Evers will introduce a budget early in 2019, which the Legislature will then revise over several months. The current budget, which runs until June 30, 2019, will remain in effect until a new one is signed into law.
“It’s not unusual to have agency requests be larger than the estimates,” Evers’ spokeswoman, Carrie Lynch, said in an email to The Associated Press. “Budgets are about priorities and Governor-elect Evers is confident his team can put together a balanced budget that puts Wisconsin children and families first.”
Evers is currently serving as state superintendent of schools. In the budget request for the Department of Public Instruction that he submitted before he defeated Walker, Evers sought nearly $1.6 billion more for schools over the next two years.
Evers will be sworn in as governor on Jan. 7.
The report assumes that tax collections will be 4.2 percent higher this fiscal year than the previous one. It then assumes growth of 3.5 percent the first year of the next state budget and 2.5 percent the second year. In total, that would be $2.1 billion more in tax collections.
The Republican co-chairs of the Legislature’s budget-writing committee said the revenue estimate shows the state is “headed in the right direction.”
“Governor Walker is leaving Wisconsin in much better fiscal shape than what he inherited,” state Sen. Alberta Darling and Rep. John Nygren said in a joint statement. “Wisconsin is on the right track and this report proves it. With the amount of money coming into the state, we can continue to fund priorities like education, continue to cut taxes, and balance the budget.”

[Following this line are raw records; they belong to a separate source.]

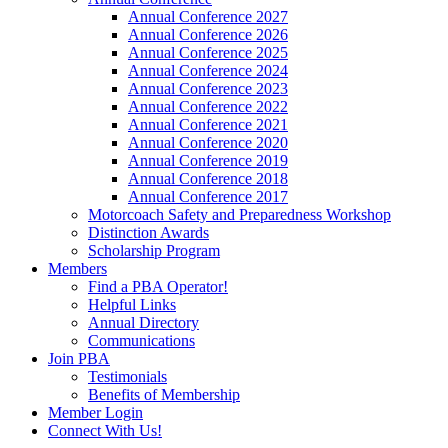
Annual Conference 2027
Annual Conference 2026
Annual Conference 2025
Annual Conference 2024
Annual Conference 2023
Annual Conference 2022
Annual Conference 2021
Annual Conference 2020
Annual Conference 2019
Annual Conference 2018
Annual Conference 2017
Motorcoach Safety and Preparedness Workshop
Distinction Awards
Scholarship Program
Members
Find a PBA Operator!
Helpful Links
Annual Directory
Communications
Join PBA
Testimonials
Benefits of Membership
Member Login
Connect With Us!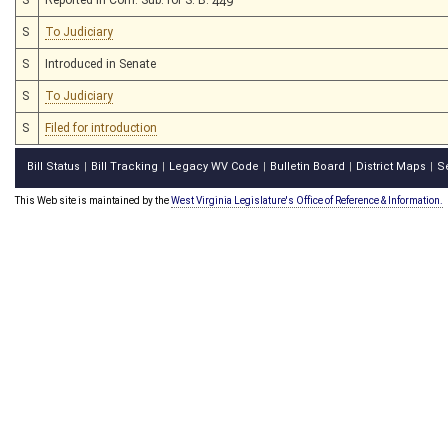
S
To Judiciary
S
Introduced in Senate
S
To Judiciary
S
Filed for introduction
Bill Status
Bill Tracking
Legacy WV Code
Bulletin Board
District Maps
S
|
|
|
|
|
This Web site is maintained by the
West Virginia Legislature's Office of Reference & Information.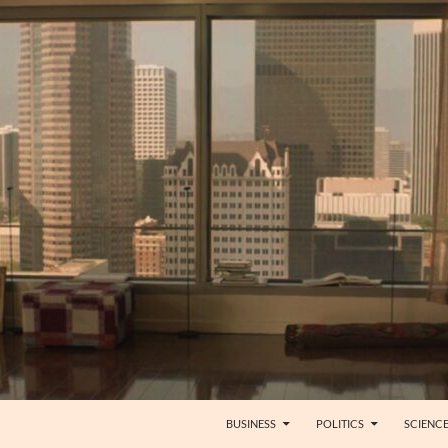
BUSINESS
POLITICS
SCIENC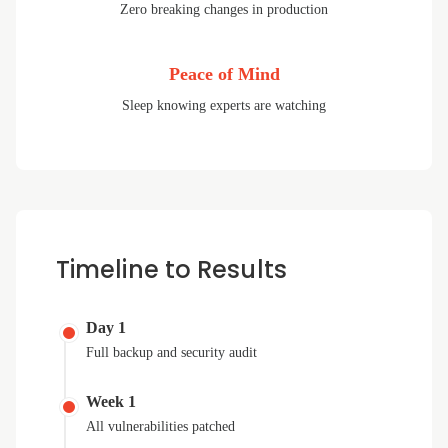
Zero breaking changes in production
Peace of Mind
Sleep knowing experts are watching
Timeline to Results
Day 1
Full backup and security audit
Week 1
All vulnerabilities patched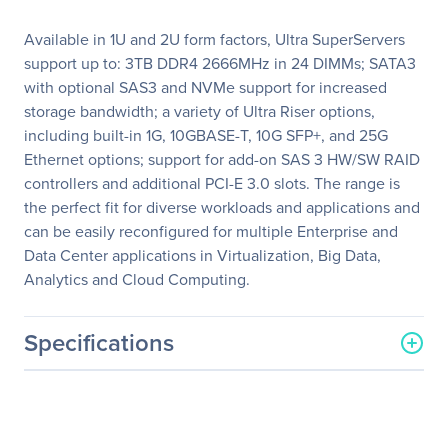
Available in 1U and 2U form factors, Ultra SuperServers
support up to: 3TB DDR4 2666MHz in 24 DIMMs; SATA3
with optional SAS3 and NVMe support for increased
storage bandwidth; a variety of Ultra Riser options,
including built-in 1G, 10GBASE-T, 10G SFP+, and 25G
Ethernet options; support for add-on SAS 3 HW/SW RAID
controllers and additional PCI-E 3.0 slots. The range is
the perfect fit for diverse workloads and applications and
can be easily reconfigured for multiple Enterprise and
Data Center applications in Virtualization, Big Data,
Analytics and Cloud Computing.
Specifications
General Information
Manufacturer
Supermicro Computer, Inc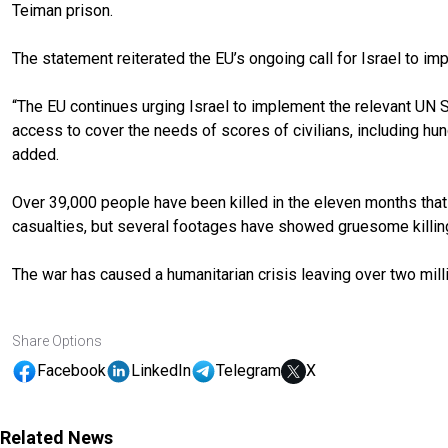
Teiman prison.
The statement reiterated the EU’s ongoing call for Israel to im
“The EU continues urging Israel to implement the relevant UN S
access to cover the needs of scores of civilians, including hu
added.
Over 39,000 people have been killed in the eleven months that Is
casualties, but several footages have showed gruesome killing o
The war has caused a humanitarian crisis leaving over two mil
Share Options
Facebook
LinkedIn
Telegram
X
Related News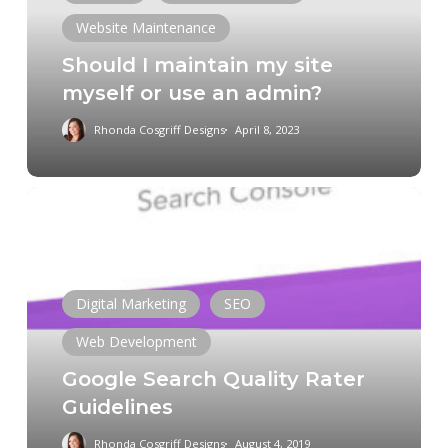
myself
Website Maintenance
or
Should I maintain my site
use
myself or use an admin?
an
admin?
Rhonda Cosgriff Designs
April 8, 2023
Google
Search
Quality
Rater
Guidelines
Digital Marketing
SEO
Web Development
Google Search Quality Rater
Guidelines
Rhonda Cosgriff Designs
August 4, 2019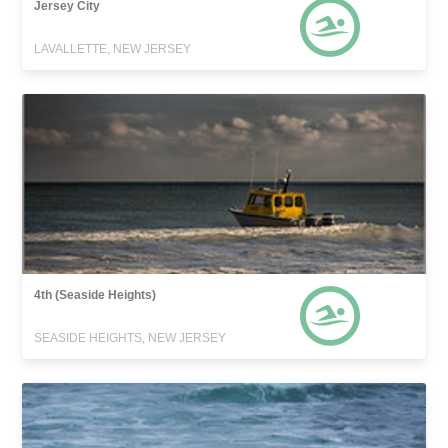
Jersey City
LAVALLETTE, NEW JERSEY
4th (Seaside Heights)
SEASIDE HEIGHTS, NEW JERSEY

The Walker administration revenue estimates are based on current state and federal law and “can be volatile,” the report cautioned.
Revenue estimates will be updated in mid-January by the nonpartisan Legislative Fiscal Bureau. Those numbers will then form the basis of the state budget Evers submits.
The $1.1 billion shortfall is not out of line with recent budget projects at this point in the process. The average imbalance in the past four reports was about $1 billion, Walker’s administration said.
However, the numbers can change quickly. By the time Walker introduced his first budget in 2011, the projected shortfall was $3.6 billion.